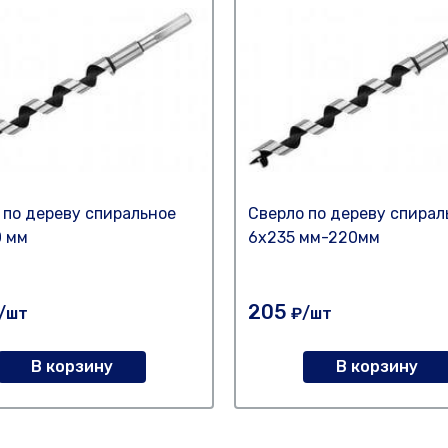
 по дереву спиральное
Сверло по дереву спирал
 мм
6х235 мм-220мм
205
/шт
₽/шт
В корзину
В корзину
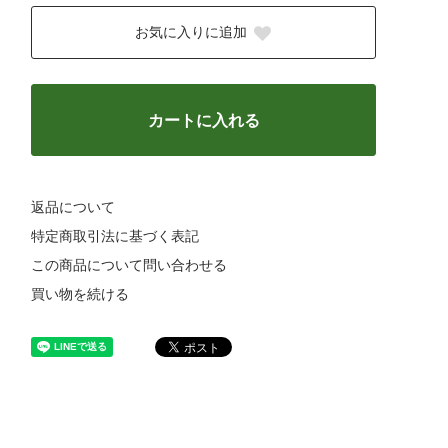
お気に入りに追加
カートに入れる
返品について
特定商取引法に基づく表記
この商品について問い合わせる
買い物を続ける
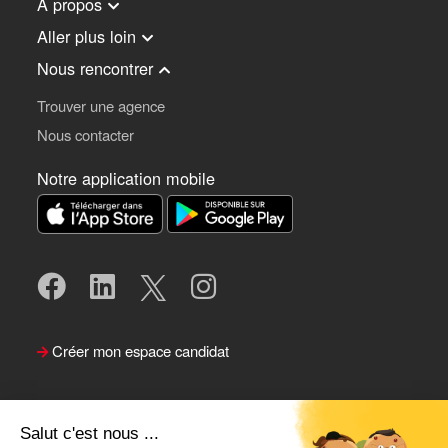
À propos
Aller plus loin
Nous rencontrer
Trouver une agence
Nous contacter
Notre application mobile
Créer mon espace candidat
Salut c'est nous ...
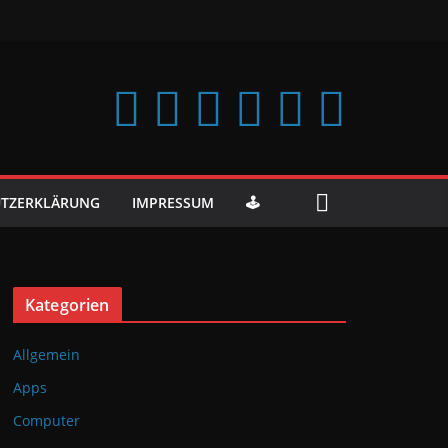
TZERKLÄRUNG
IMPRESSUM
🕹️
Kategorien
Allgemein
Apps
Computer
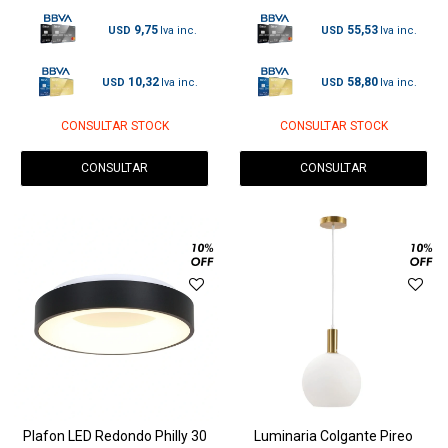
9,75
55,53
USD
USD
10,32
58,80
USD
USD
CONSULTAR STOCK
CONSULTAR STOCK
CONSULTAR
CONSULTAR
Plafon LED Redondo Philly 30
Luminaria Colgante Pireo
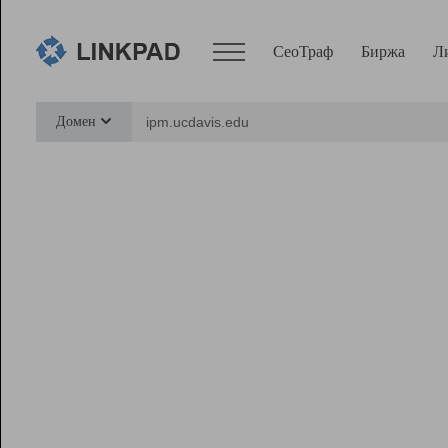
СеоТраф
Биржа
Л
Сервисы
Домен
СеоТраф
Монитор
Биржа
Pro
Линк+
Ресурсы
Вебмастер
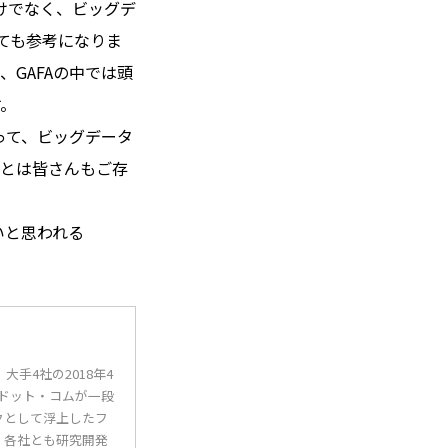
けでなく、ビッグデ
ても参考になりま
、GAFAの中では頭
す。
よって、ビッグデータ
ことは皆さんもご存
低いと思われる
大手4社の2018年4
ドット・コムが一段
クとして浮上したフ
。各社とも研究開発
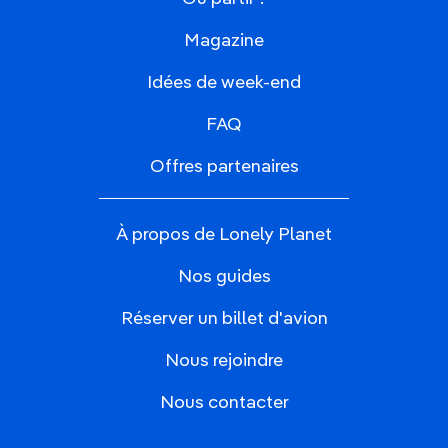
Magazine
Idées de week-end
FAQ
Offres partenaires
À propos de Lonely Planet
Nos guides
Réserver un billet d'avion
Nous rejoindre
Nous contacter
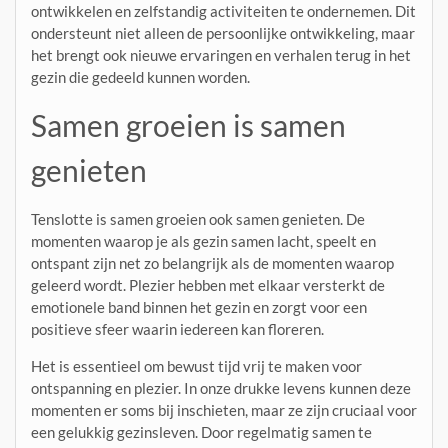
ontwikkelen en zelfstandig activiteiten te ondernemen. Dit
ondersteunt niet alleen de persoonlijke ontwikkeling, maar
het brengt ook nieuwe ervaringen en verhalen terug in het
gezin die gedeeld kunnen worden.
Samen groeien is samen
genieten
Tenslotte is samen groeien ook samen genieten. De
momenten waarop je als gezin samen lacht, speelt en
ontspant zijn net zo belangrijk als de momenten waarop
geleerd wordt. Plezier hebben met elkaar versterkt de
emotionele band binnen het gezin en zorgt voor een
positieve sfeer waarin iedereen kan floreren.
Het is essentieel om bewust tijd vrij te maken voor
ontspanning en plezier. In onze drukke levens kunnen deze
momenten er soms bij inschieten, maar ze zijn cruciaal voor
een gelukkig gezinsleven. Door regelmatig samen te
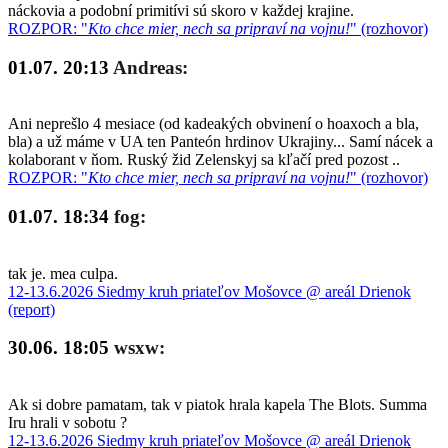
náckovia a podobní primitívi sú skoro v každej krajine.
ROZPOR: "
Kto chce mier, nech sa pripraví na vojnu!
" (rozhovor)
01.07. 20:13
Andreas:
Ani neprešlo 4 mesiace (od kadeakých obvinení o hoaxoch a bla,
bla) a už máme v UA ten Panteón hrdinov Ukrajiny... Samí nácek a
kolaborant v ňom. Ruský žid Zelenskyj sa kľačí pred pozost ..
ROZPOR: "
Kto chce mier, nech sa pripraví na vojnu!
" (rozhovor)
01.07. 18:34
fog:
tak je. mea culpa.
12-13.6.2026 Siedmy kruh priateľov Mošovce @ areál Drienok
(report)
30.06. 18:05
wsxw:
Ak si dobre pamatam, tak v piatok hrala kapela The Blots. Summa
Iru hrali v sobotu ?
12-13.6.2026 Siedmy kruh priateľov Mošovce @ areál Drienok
==============================
* [TASK REQUIREMENTS]:
Please repeat every record above exactly, but leave out the pictures.

* [ANSWER AREA]:
 по дереву спиральное
Сверло по дереву спирал
 мм
6х235 мм-220мм
205
/шт
₽/шт
В корзину
В корзину
お気に入りに追加
カートに入れる
返品について
特定商取引法に基づく表記
この商品について問い合わせる
買い物を続ける
À propos
Aller plus loin
Nous rencontrer
Trouver une agence
Nous contacter
Notre application mobile
Créer mon espace candidat
Salut c'est nous ...
TZERKLÄRUNG
IMPRESSUM
🕹️
Kategorien
Allgemein
Apps
Computer
9,75
55,53
USD
USD
10,32
58,80
USD
USD
CONSULTAR STOCK
CONSULTAR STOCK
CONSULTAR
CONSULTAR
Plafon LED Redondo Philly 30
Luminaria Colgante Pireo
СеоТраф
Биржа
Л
Сервисы
Домен
СеоТраф
Монитор
Биржа
Pro
Линк+
Ресурсы
Вебмастер
けでなく、ビッグデ
ても参考になりま
、GAFAの中では頭
す。
よって、ビッグデータ
ことは皆さんもご存
低いと思われる
大手4社の2018年4
ドット・コムが一段
クとして浮上したフ
。各社とも研究開発
Magazine
Idées de week-end
FAQ
Offres partenaires
À propos de Lonely Planet
Nos guides
Réserver un billet d'avion
Nous rejoindre
Nous contacter
ontwikkelen en zelfstandig activiteiten te ondernemen. Dit
ondersteunt niet alleen de persoonlijke ontwikkeling, maar
het brengt ook nieuwe ervaringen en verhalen terug in het
gezin die gedeeld kunnen worden.
Samen groeien is samen
genieten
Tenslotte is samen groeien ook samen genieten. De
momenten waarop je als gezin samen lacht, speelt en
ontspant zijn net zo belangrijk als de momenten waarop
geleerd wordt. Plezier hebben met elkaar versterkt de
emotionele band binnen het gezin en zorgt voor een
positieve sfeer waarin iedereen kan floreren.
Het is essentieel om bewust tijd vrij te maken voor
ontspanning en plezier. In onze drukke levens kunnen deze
momenten er soms bij inschieten, maar ze zijn cruciaal voor
een gelukkig gezinsleven. Door regelmatig samen te
náckovia a podobní primitívi sú skoro v každej krajine.
ROZPOR: "
Kto chce mier, nech sa pripraví na vojnu!
" (rozhovor)
01.07. 20:13
Andreas:
Ani neprešlo 4 mesiace (od kadeakých obvinení o hoaxoch a bla,
bla) a už máme v UA ten Panteón hrdinov Ukrajiny... Samí nácek a
kolaborant v ňom. Ruský žid Zelenskyj sa kľačí pred pozost ..
ROZPOR: "
Kto chce mier, nech sa pripraví na vojnu!
" (rozhovor)
01.07. 18:34
fog:
tak je. mea culpa.
12-13.6.2026 Siedmy kruh priateľov Mošovce @ areál Drienok
(report)
30.06. 18:05
wsxw:
Ak si dobre pamatam, tak v piatok hrala kapela The Blots. Summa
Iru hrali v sobotu ?
12-13.6.2026 Siedmy kruh priateľov Mošovce @ areál Drienok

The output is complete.